His spare lyrics are set in an urban landscape that seems timeless, universal, and historical. In his 1996 Los Angeles Times review of Neither World (Miami University Press, 1995) Mark Doty stated: “The Los Angeles that Angel's poetry occupies and creates is never named, and for good reason, since it is not local but broadly American, a version of the psychological landscape of any American city today.”

Ralph’s work has been lauded for its extraordinary abstract lyricism and wry philosophical wisdom. It also has been noted that his collections differ dramatically from one another, about which he has stated: “Poetry is the language for which we have no language. Given that I have only two tools—the language in which I compose and the fact of my reality—it’s my job to find the language that enacts the fact of my reality. If my poems have changed and evolved over the years, they are testimony to how my life and orientation to language have changed and evolved. It’s my job to make immediacy and presence possible.”
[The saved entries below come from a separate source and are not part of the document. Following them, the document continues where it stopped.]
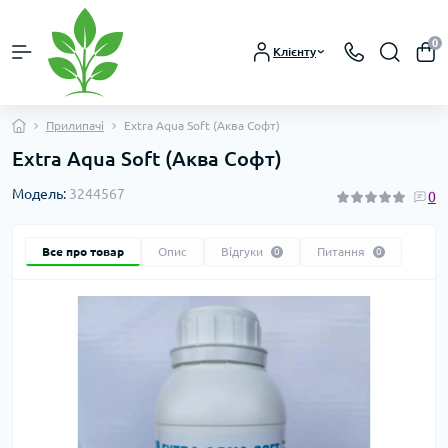
0
Клієнту
Прилипачі
Extra Aqua Soft (Аква Софт)
Extra Aqua Soft (Аква Софт)
Модель:
3244567
0
Все про товар
Опис
Відгуки
Питання
0
0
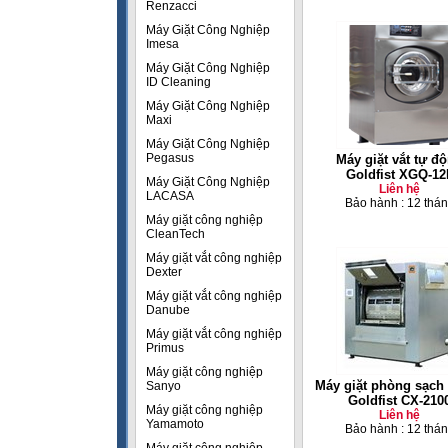
Renzacci
Máy Giặt Công Nghiệp
Imesa
Máy Giặt Công Nghiệp
ID Cleaning
Máy Giặt Công Nghiệp
Maxi
Máy Giặt Công Nghiệp
Pegasus
Máy giặt vắt tự đô
Goldfist XGQ-12
Máy Giặt Công Nghiệp
Liên hệ
LACASA
Bảo hành : 12 thá
Máy giặt công nghiệp
CleanTech
Máy giặt vắt công nghiệp
Dexter
Máy giặt vắt công nghiệp
Danube
Máy giặt vắt công nghiệp
Primus
Máy giặt công nghiệp
Máy giặt phòng sạch
Sanyo
Goldfist CX-210
Máy giặt công nghiệp
Liên hệ
Yamamoto
Bảo hành : 12 thá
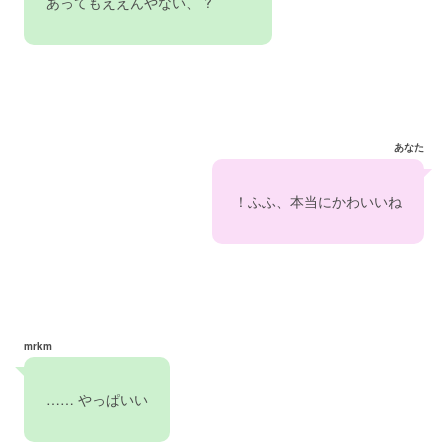
　あってもええんやない、 ?
あなた
　！ふふ、本当にかわいいね　
mrkm
　…… やっぱいい　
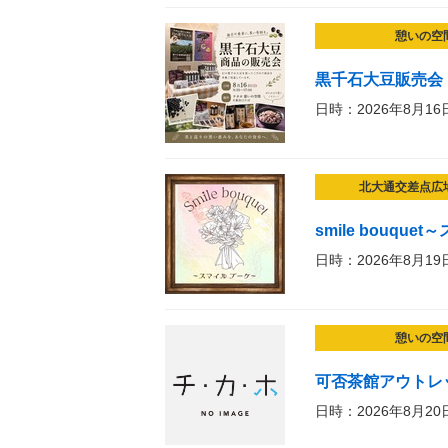
憩いの空
黒千石大豆販売会
日時：2026年8月16
北大通交差点広
smile bouqu
日時：2026年8月19
憩いの空
可否茶館アウトレ
日時：2026年8月20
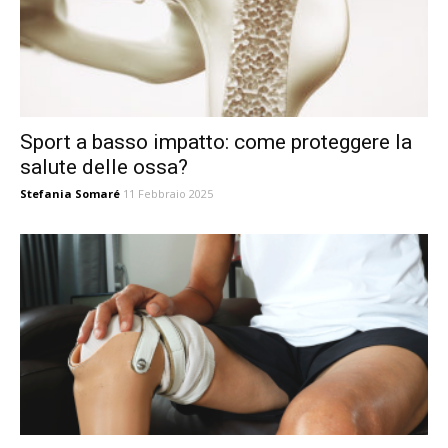
Sport a basso impatto: come proteggere la
salute delle ossa?
Stefania Somaré
11 Febbraio 2025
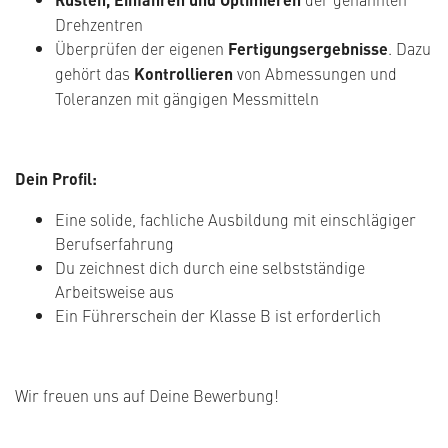
Drehzentren
Überprüfen der eigenen
Fertigungsergebnisse
. Dazu
gehört das
Kontrollieren
von Abmessungen und
Toleranzen mit gängigen Messmitteln
Dein Profil:
Eine solide, fachliche Ausbildung mit einschlägiger
Berufserfahrung
Du zeichnest dich durch eine selbstständige
Arbeitsweise aus
Ein Führerschein der Klasse B ist erforderlich
Wir freuen uns auf Deine Bewerbung!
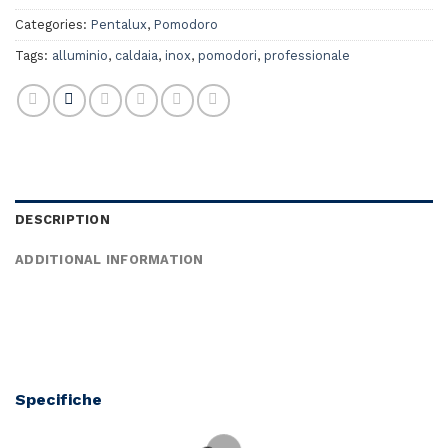
Categories:
Pentalux
,
Pomodoro
Tags:
alluminio
,
caldaia
,
inox
,
pomodori
,
professionale
DESCRIPTION
ADDITIONAL INFORMATION
Specifiche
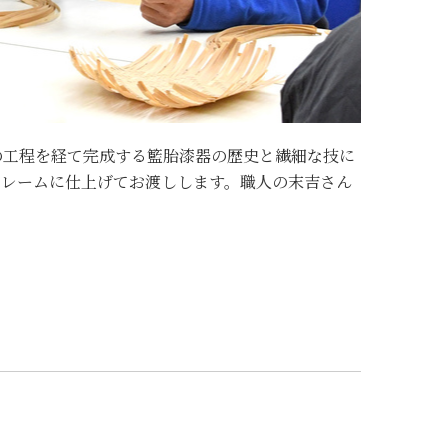
の工程を経て完成する籃胎漆器の歴史と繊細な技に
フレームに仕上げてお渡しします。職人の末吉さん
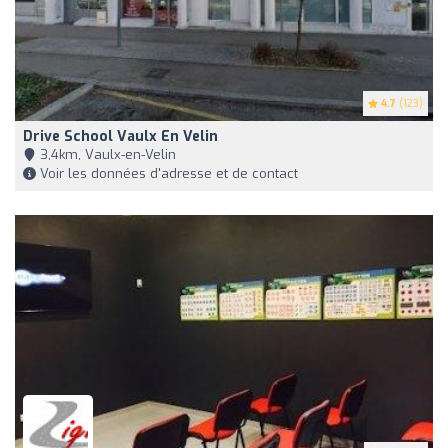
4.7
(123)
Drive School Vaulx En Velin
3,4km, Vaulx-en-Velin
Voir les données d'adresse et de contact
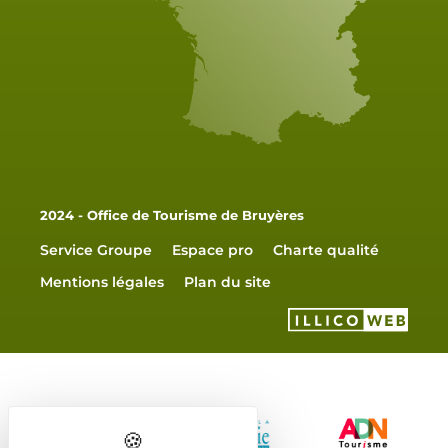
2024 - Office de Tourisme de Bruyères
Service Groupe
Espace pro
Charte qualité
Mentions légales
Plan du site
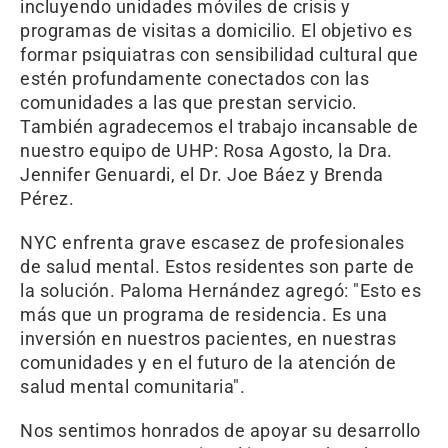
incluyendo unidades móviles de crisis y
programas de visitas a domicilio. El objetivo es
formar psiquiatras con sensibilidad cultural que
estén profundamente conectados con las
comunidades a las que prestan servicio.
También agradecemos el trabajo incansable de
nuestro equipo de UHP: Rosa Agosto, la Dra.
Jennifer Genuardi, el Dr. Joe Báez y Brenda
Pérez.
NYC enfrenta grave escasez de profesionales
de salud mental. Estos residentes son parte de
la solución. Paloma Hernández agregó: "Esto es
más que un programa de residencia. Es una
inversión en nuestros pacientes, en nuestras
comunidades y en el futuro de la atención de
salud mental comunitaria".
Nos sentimos honrados de apoyar su desarrollo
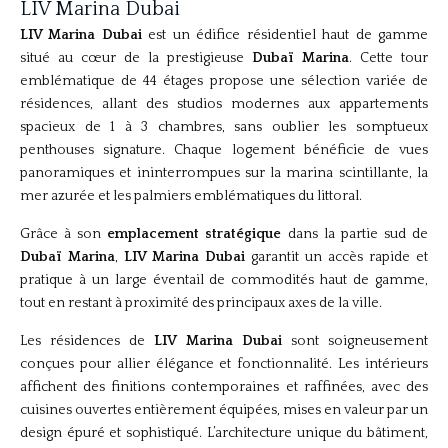
LIV Marina Dubai
LIV Marina Dubai
est un édifice résidentiel haut de gamme
situé au cœur de la prestigieuse
Dubaï Marina
. Cette tour
emblématique de 44 étages propose une sélection variée de
résidences, allant des studios modernes aux appartements
spacieux de 1 à 3 chambres, sans oublier les somptueux
penthouses signature. Chaque logement bénéficie de vues
panoramiques et ininterrompues sur la marina scintillante, la
mer azurée et les palmiers emblématiques du littoral.
Grâce à son
emplacement stratégique
dans la partie sud de
Dubaï Marina
,
LIV Marina Dubai
garantit un accès rapide et
pratique à un large éventail de commodités haut de gamme,
tout en restant à proximité des principaux axes de la ville.
Les résidences de
LIV Marina Dubai
sont soigneusement
conçues pour allier élégance et fonctionnalité. Les intérieurs
affichent des finitions contemporaines et raffinées, avec des
cuisines ouvertes entièrement équipées, mises en valeur par un
design épuré et sophistiqué. L’architecture unique du bâtiment,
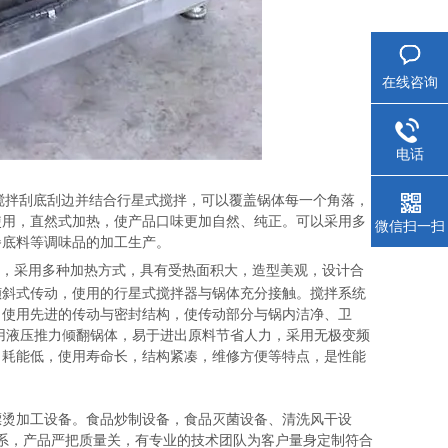
在线咨询
电话
搅拌刮底刮边并结合行星式搅拌，可以覆盖锅体每一个角落，
使用，直然式加热，使产品口味更加自然、纯正。可以采用多
微信扫一扫
餐底料等调味品的加工生产。
，采用多种加热方式，具有受热面积大，造型美观，设计合
倾斜式传动，使用的行星式搅拌器与锅体充分接触。搅拌系统
。使用先进的传动与密封结构，使传动部分与锅内洁净、卫
用液压推力倾翻锅体，易于进出原料节省人力，采用无极变频
，耗能低，使用寿命长，结构紧凑，维修方便等特点，是性能
漂烫加工设备。食品炒制设备，食品灭菌设备、清洗风干设
系，产品严把质量关，有专业的技术团队为客户量身定制符合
His first collection, Anxious Latitudes (Wesleyan University Press, 1986), was widely praised and reviewed. His second book, Neither World (Miami University Press, 1995), which received the James Laughlin Award of the Academy of American Poets, garnered him national prominence. A third work, Twice Removed (Sarabande Books, 2001), was nominated for the Los Angeles Times Book Award, and was a finalist for the Washington State Book Award. His fourth collection, Exceptions and Melancholies: Poems 1986-2006 (Sarabande Books, 2006), was honored with the 2007 PEN USA Award for Poetry. His most recent collection, Your Moon (New Issues Poetry and Prose) was awarded the 2013 Green Rose Poetry Prize. And his translation of the Federico García Lorca collection, Poema del cante jondo / Poem of the Deep Song, received a Willis Barnstone Poetry Translation Prize.

Another work, entropia, is still in publication with Dark Spring Press and includes the text of a conversation with Ralph, his personal friend artist and educator Dustin Leavitt, and artist and publisher Andy Burgess.

Ralph’s poems have appeared in scores of magazines, both here and abroad, and have been collected in numerous anthologies, including The Best American PoetryAmerican HybridPoets of the New Century, and Forgotten Language. Other recent literary awards include a gift from the Elgin Cox Trust, a Pushcart Prize, the Gertrude Stein Award, a Fulbright Foundation fellowship, and the Bess Hokin Award of the Modern Poetry Association.

Ralph’s papers have been left to the University of Redlands Armacost Library Special Collections.